China has accused India of erecting unilateral and restrictive trade barriers at the strategic Nathu La trade market which was opened last month with much fanfare after a 44-year hiatus.
"India has unilaterally imposed restrictions on trade through Nathu La," vice chairman of the Tibet Autonomous Region, Hao Peng, said in Tibet' s capital Lhasa on Thursday.
Hao told a group of visiting Indian journalists hosted by the Chinese government that the border trade through Nathu La is running at a 'low level' and was 'not ideal.'
Hao complained that a mere 15 Chinese items have been permitted to enter the Indian market from the Chinese side.
At the same time, the Indian government has allowed the export of only 29 items from India to China.
When China opened a trade mart at Renqinggang, some 16 km from the Nathu La Pass, India opened the Changgu mart in neighbouring Sikkim. However, while Indian business people can stay at China's Renqinggang mart, Chinese traders cannot spend the night at the Indian mart, Hao noted.
"Trade at the Renqinggang mart is currently less than 100,000 yuan ($12,500) per week, far less than we had expected," Hao was quoted as saying by Xinhua news agency.
China does not impose any restrictions on cross-border trade except for illegal items, and hostels have been built to accommodate Indian traders, he said.
"I hope the Indian government will adopt a more egalitarian approach to cross-border trade with China," he said.
China and India reopened border trade through the Nathu La Pass on July 6, 44 years after a border conflict closed down the ancient "Silk Road".
The border trade route was reopened as India and China designated 2006 as the year of Sino-Indian friendship.
The Nathu La Pass sits 4,545 meters above sea level and is wedged between Yadong County in Tibet's Xigaze Prefecture and India's Sikkim.
Currently, more than 90 per cent of trade between China and India transited by sea, and via Tianjin -- a port city some 120 km from Beijing but nearly 4,400 kilometres from Lhasa.

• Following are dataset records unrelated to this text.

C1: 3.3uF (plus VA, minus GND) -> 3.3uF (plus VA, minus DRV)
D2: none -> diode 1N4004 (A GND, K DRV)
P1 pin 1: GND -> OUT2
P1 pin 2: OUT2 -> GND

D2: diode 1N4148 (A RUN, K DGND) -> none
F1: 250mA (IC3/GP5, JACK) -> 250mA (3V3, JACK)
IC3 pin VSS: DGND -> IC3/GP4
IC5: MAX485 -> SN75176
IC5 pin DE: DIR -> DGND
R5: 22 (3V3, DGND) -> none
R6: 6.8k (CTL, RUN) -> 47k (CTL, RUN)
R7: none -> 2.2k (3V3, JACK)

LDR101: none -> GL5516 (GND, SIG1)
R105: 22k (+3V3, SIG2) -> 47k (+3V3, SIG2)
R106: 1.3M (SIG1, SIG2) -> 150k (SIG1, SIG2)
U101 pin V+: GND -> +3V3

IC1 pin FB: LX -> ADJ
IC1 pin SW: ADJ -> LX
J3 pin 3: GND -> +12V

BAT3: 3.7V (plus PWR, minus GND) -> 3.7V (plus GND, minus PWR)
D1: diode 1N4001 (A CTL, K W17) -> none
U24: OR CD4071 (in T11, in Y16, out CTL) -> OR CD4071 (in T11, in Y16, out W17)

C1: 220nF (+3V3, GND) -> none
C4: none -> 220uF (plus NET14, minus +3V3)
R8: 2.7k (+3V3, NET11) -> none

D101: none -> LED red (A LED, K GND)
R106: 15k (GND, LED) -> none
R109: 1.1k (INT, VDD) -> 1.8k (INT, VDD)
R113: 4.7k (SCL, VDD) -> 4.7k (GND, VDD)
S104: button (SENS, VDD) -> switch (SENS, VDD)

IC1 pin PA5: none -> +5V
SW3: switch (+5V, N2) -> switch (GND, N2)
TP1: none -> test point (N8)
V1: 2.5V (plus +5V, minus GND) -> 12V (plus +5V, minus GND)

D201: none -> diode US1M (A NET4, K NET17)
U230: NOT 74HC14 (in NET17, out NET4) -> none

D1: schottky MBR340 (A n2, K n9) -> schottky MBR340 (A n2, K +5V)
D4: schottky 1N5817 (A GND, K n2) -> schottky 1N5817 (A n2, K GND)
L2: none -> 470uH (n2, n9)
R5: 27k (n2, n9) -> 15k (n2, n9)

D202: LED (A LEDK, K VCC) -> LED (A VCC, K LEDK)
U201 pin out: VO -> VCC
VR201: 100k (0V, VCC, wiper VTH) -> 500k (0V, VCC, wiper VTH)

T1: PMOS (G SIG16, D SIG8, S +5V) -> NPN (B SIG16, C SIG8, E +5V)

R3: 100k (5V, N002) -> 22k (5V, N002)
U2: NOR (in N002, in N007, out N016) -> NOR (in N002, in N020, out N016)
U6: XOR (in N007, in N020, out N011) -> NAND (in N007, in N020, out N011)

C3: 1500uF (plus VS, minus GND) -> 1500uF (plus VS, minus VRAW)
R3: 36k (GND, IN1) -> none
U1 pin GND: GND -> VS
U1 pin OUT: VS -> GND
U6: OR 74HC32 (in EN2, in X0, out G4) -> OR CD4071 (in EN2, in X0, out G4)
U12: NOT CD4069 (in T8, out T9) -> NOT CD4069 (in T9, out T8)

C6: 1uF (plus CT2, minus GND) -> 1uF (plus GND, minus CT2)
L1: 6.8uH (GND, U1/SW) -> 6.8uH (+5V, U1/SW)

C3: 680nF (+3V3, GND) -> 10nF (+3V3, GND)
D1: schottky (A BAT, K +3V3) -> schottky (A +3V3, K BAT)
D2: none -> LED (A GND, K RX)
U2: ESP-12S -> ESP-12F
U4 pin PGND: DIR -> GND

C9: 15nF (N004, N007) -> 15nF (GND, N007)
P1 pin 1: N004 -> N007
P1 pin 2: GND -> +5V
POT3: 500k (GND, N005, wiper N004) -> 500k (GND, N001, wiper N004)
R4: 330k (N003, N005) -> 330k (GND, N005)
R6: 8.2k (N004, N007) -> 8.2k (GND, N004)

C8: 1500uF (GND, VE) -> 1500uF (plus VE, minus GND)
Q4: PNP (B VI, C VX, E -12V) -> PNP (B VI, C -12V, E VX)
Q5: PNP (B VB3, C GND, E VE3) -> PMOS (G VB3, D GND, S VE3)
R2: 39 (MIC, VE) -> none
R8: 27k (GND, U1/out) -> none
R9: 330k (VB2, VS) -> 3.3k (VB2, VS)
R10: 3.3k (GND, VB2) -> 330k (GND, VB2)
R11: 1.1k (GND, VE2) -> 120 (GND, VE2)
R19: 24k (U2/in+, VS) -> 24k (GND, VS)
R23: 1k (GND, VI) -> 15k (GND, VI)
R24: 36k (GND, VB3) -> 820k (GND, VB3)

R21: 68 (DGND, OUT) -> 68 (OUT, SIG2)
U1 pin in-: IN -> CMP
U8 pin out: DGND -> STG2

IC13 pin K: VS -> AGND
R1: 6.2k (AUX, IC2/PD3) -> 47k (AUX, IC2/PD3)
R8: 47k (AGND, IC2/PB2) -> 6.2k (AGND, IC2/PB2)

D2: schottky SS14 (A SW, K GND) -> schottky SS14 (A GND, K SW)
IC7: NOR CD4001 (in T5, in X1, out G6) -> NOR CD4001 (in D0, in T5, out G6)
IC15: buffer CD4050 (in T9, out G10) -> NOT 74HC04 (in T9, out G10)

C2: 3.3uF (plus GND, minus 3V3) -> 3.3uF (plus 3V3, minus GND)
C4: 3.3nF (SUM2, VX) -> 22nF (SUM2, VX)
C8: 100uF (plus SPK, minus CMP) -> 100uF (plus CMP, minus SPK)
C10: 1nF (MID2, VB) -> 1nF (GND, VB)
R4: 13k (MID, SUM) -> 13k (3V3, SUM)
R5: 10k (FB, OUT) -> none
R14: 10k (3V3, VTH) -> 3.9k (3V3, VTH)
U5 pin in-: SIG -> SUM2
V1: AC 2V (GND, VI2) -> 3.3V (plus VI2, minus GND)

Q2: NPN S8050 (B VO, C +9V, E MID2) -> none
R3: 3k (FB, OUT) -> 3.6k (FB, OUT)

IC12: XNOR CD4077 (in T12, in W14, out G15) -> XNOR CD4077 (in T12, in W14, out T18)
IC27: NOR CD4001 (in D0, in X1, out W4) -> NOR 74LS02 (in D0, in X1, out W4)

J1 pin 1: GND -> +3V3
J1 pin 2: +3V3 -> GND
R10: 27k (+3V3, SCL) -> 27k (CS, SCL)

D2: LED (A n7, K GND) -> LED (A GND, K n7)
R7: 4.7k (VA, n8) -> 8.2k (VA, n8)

With the reopening of the Nathu La Pass, it is only 1,200 km by land from Lhasa to Calcutta, a major Indian coastal city, the official news agency reported, indicating Beijing's keenness to transport Chinese goods to South Asia region.
Chinese analysts consider the reopening of the trade route to be an important development in Sino-Indian relations and expect the two sides to develop political trust as well as trade and economic relations.
The pass will help shape a major land trade route linking China with South Asia and reduce transportation costs, an international studies specialist with Qinghua University in Beijing, Liu Jiangyong said.
Trade through the Nathu La Pass accounted for 80 per cent of total cross-border trade between China and India in the early 1900s. But after their border conflict in 1962, the two countries closed their customs points at the former border markets.